On October 26 at a post-Cabinet briefing, Prime Minister Dr Keith Rowley announced two 'speedy' flood relief grants would be given to HDC tenants affected by the recent floods. One grant, the sum of $15,000 would be given for a family without children who suffered severe damage from flood waters entering their living space. While a family with children would qualify for the $20,000 grant. Government also announced a three-month moratorium on mortgage and rental payments for HDC homeowners affected by the floods.
Asked if there was any further communication by the ADB on the proposal, Sookoo said no, and she believes with Rambharat's statement, absolutely no consideration would be given to the proposal.
Minister: Farmers benefit from budget allocation called flood assistance
Unlike the "special" grant being paid to flood victims through The Ministry of Social Development and Family Services, Minister of Agriculture Clarence Rambharat said on Friday that provision has always been made for farmers through the allocation in the budget called flood assistance.
"Last year the ministry paid out $9.7 million dollars to 6,500 farmers. Farmers received from a few hundred dollars to over $150,000 in some cases, and that was to get them back on their feet," Rambharat said.
He said the allocation was similar to that of the grants recently made available to HDC tenants affected by the floods, except there was no limit placed on this allocation as was the case with the flood relief grants that HDC tenants are currently receiving. He said the allocation was based on the type of crops under cultivation and the percentage of lots.

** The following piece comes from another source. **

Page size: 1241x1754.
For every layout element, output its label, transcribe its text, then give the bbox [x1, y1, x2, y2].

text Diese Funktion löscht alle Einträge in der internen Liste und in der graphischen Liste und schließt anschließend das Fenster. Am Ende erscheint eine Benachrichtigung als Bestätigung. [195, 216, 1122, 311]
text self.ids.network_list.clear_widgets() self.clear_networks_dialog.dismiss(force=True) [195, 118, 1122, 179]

"So for instance, if you have ochro, there is a figure that is paid for ochro based on the cultivation undertaken and percentage of the lot. So it all depends on what is planted. A big farmer can get $40 million dollars whereas a small farmer will get a smaller amount," Rambharat explained.
Referring to the application process for the flood assistance allocation, Rambharat said farmers were all aware of and familiar with the process. He said once farmers put in their applications the ministry goes out and do its evaluation, at which payments are subsequently made.